(EXCERPTED TEXT begins)
The Company may become subject to various claims and litigation during the normal course of business. The Company vigorously defends its legal position when these matters arise. The Company is neither a party to, nor the subject of, any material pending legal proceeding.
 
On October 12, 2010, Dalian Xinding entered into the Loan Agreements with the shareholders of TOFA and Tongda, respectively.  Under the Loan Agreements, Dalian Xinding is obligated to provide interest free loans to the shareholders of TOFA and Tongda in order to pay the debt incurred when TOFA and Tongda were established.  In providing these interest free loans, the Company currently has a commitment of $3.3 million which had not been funded as of December 31, 2010.
 
25.
(EXCERPTED TEXT ends)
STUDY QUESTIONS:
1/ In the excerpt on the Company's litigation and loan commitments, how much of the commitment remained unfunded as of December 31, 2010?
2/ Pick up the excerpt on the Company's litigation and loan commitments after its final sentence and keep writing it.
(AVAILABLE DATA begins)
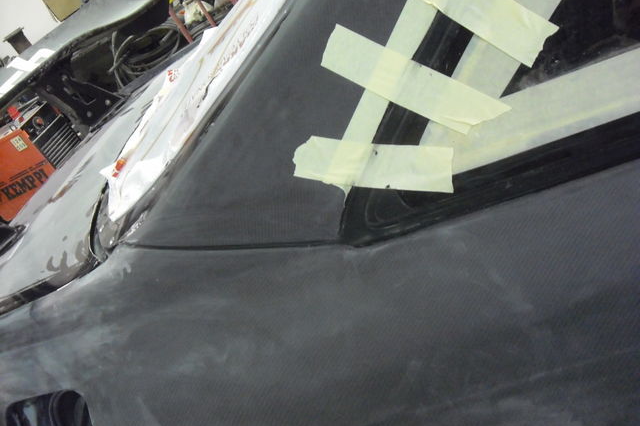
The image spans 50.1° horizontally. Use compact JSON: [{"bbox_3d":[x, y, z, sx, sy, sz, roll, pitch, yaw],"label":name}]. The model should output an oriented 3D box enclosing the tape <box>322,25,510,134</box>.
[{"bbox_3d":[0.100,-0.140,0.749,0.051,0.217,0.008,-66,-17,17],"label":"tape"}]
(AVAILABLE DATA ends)
ANSWERS IN ORDER:
1/ $3.3 million

2/
Subsequent events

On January 28, 2011, Mr. ZHENG Chuan Tao, the controlling owner of the Company previously held 99% of the equity shares (i.e. 49,500 shares) and transferred 30,046 shares of US$ 1 each to 35 shareholders including Mr. WANG Yu Kai and Mr. LIU Pi Jia who are the owners and management of TOFA and LI, Zong Li which is the owner and management of Tongda.

In March 2011, TODA International Holdings Inc, formerly Summit Growth Corporation (“TODA”), a company incorporated in Cayman Island, entered into a Share Exchange Agreement with the Company and its shareholders (the “Shareholders”).  Pursuant to the terms of the Exchange Agreement, the Shareholders agreed to transfer all of the issued and outstanding shares of common stock in the Company to TODA in exchange for TODA issuing an aggregate of 32,839,910 ordinary shares and 104,571.95 preference shares of the Company’s capital stock to the Shareholders, thereby causing the Company and its wholly-owned subsidiaries, Apex Wealth, Dalian Xinding, and the related VIEs, TOFA and Tongda to become the operating subsidiaries of TODA.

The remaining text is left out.